After digitizing libraries, translating knowledge?

Nine years ago I asked the question “Can we localize entire libraries?” In the wake of the National Library of Norway‘s (Nasjonalbiblioteket) digitization of its holdings and collaboration with Nigeria on materials in the latter’s languages, it seems like time to review what mass digitization could mean for translation of knowledge into diverse languages.

My original question in 2008 came from looking at trends in digitizing books – notably Google Books – and machine translation (MT). It elicited some interesting responses, including Kirtee Vashi’s mention of an Asia Online project planning to link these two trends.

Book scanners. Source: TecheBlog.com

In the ensuing years, Google Books’ digitization program – the biggest and most promising book digitization effort – ran into controversy over rights to reproduce copyrighted materials beginning in 2008. This ultimately has put their entire vision of digital access to a vast library of works in doubt. And the unrelated Asia Online project, which used statistical MT to translate 3.5 million pages of the English Wikipedia into Thai, was stopped in mid-2011 in the aftermath of a changed political situation in Thailand and funding issues.  (Asia Online has since become Omniscien Technologies)
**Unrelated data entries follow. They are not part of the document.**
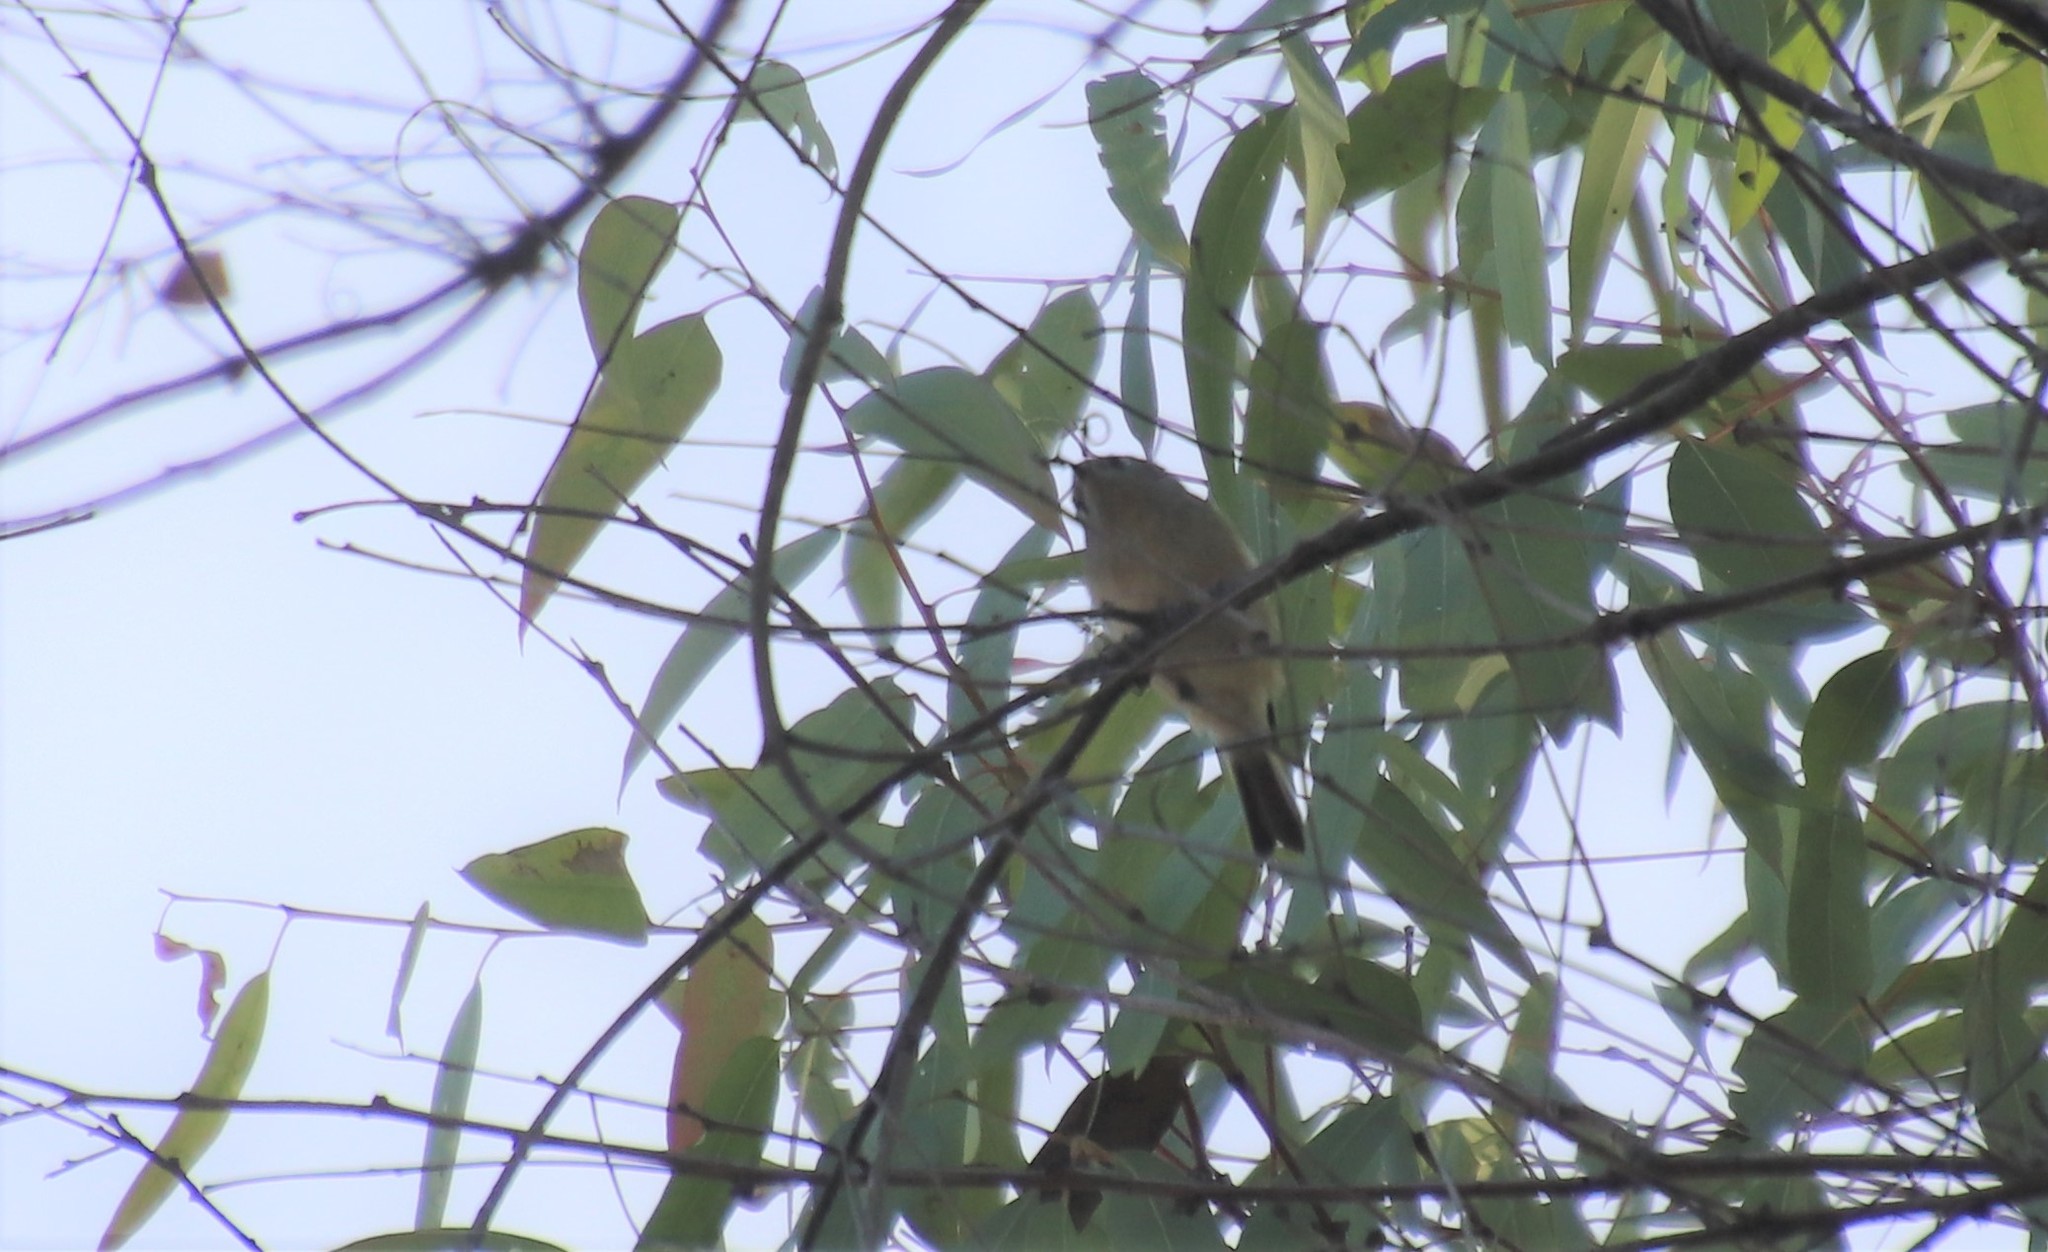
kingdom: Animalia
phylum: Chordata
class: Aves
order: Passeriformes
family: Regulidae
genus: Regulus
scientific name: Regulus calendula
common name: Ruby-crowned kinglet
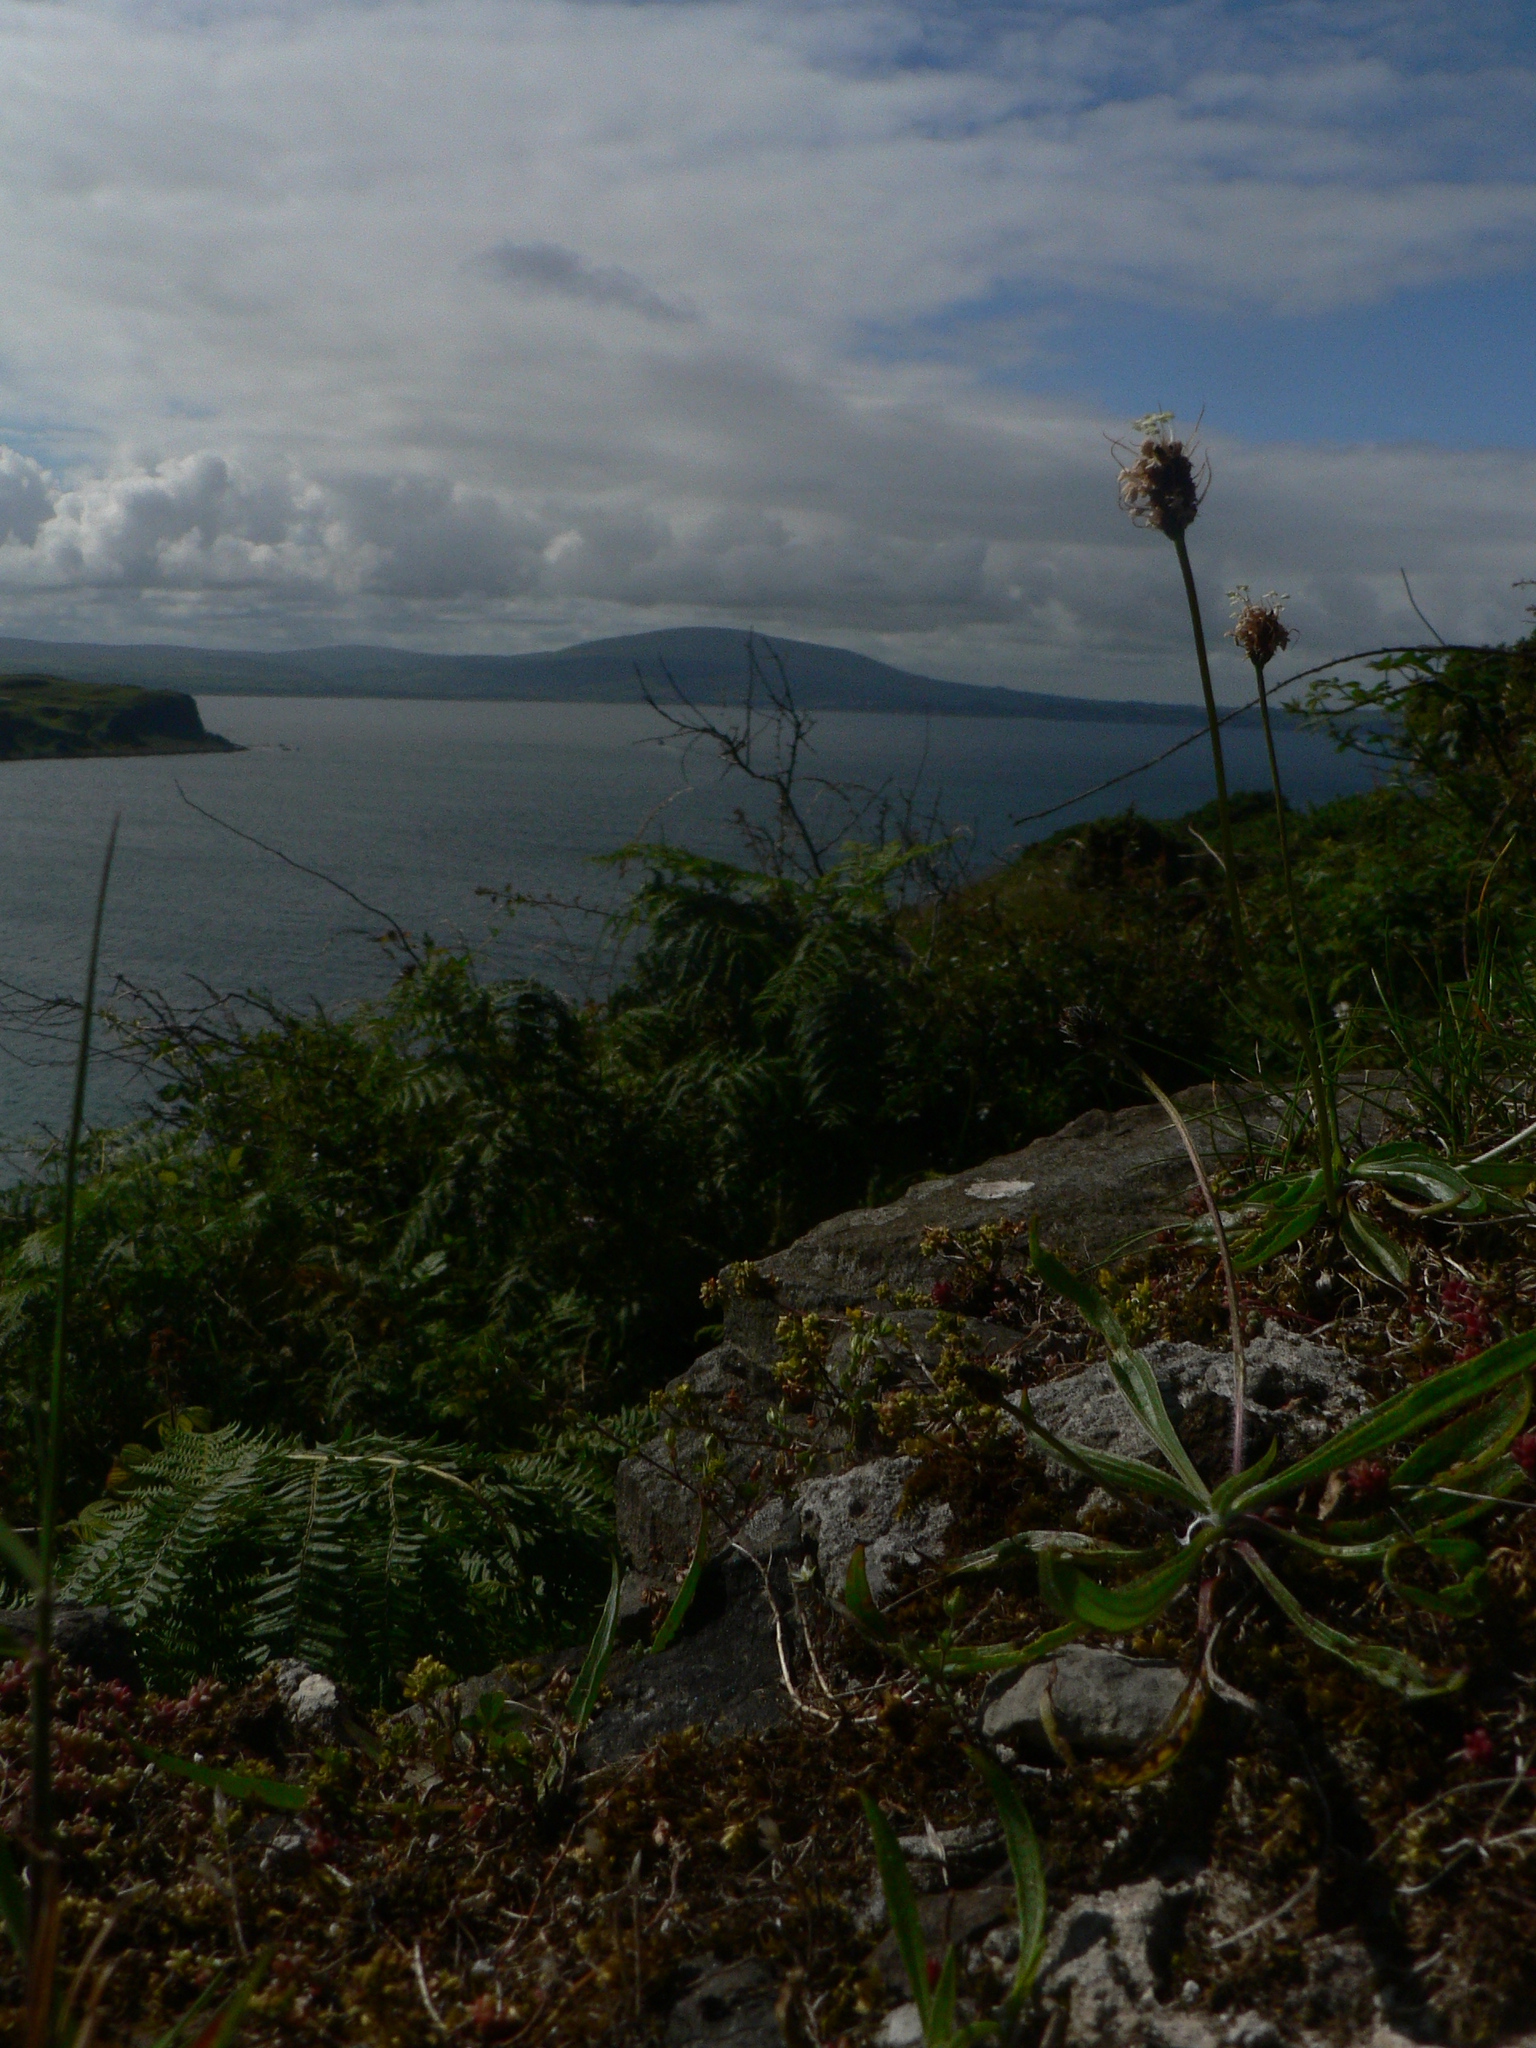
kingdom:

So while the technologies for digitization and for MT – the two pieces in localizing libraries of information – are established and improving, each has encountered some combination of legal, political , or funding issues limiting their use individually for mass expansion of access to knowledge, as well as their potential use in tandem.

However, could the Norwegian program, announced in 2013, and the project it has with Nigeria, announced earlier this year, introduce a new dynamic, at least for mass digitization? Could and should large national libraries take the lead in this area?

The idea of digitizing libraries has generally been advocated in terms of access to knowledge, without particular reference to the languages in which publications are written. But languages are critical not only for access to knowledge, but also for facilitating scholarship and the interfacing of ways of knowing. Hence the need to associate mass digitization and MT.

There is at least one proposed project mentioning the potential for translation of books that have been digitized – Internet Archive’s initiative to digitize 4 million books (a semifinalist in the MacArthur Foundation’s 100 & Change grant competition).

Any such digital data produced by the Nasjonalbiblioteket, Google Books, Internet Archive, or any other organization could be translated with MT into other languages, with a few caveats (quality of optical character recognition [OCR]; how well resourced a particular language is; and of course the accuracy of the MT). This means that potentially any mass digitization could be mass translated into a large number of languages, given legal cover and sufficient funding.

What about the accuracy of MT, and how useful could mass MT of mass digitization be if there are inaccuracies? These are critical questions for any project to use MT to translate digitizations. Responses could reference, for instance, domain-specific MT, which is generally more accurate than general MT, provided of course that the material matches the domain used. Or perhaps some system for post-editing could be devised.

This is an exciting area that needs more attention and policy support. Books and other production in print can be digitized on a mass scale, making the knowledge in them more widely available. Digitized text can be machine translated into other languages, and the quality of that can be made high enough for use by speakers of the target languages. As much as the printing press revolutionized access to knowledge of that age, so too the potential to digitize and translate what is in print promises another revolution benefiting more people directly.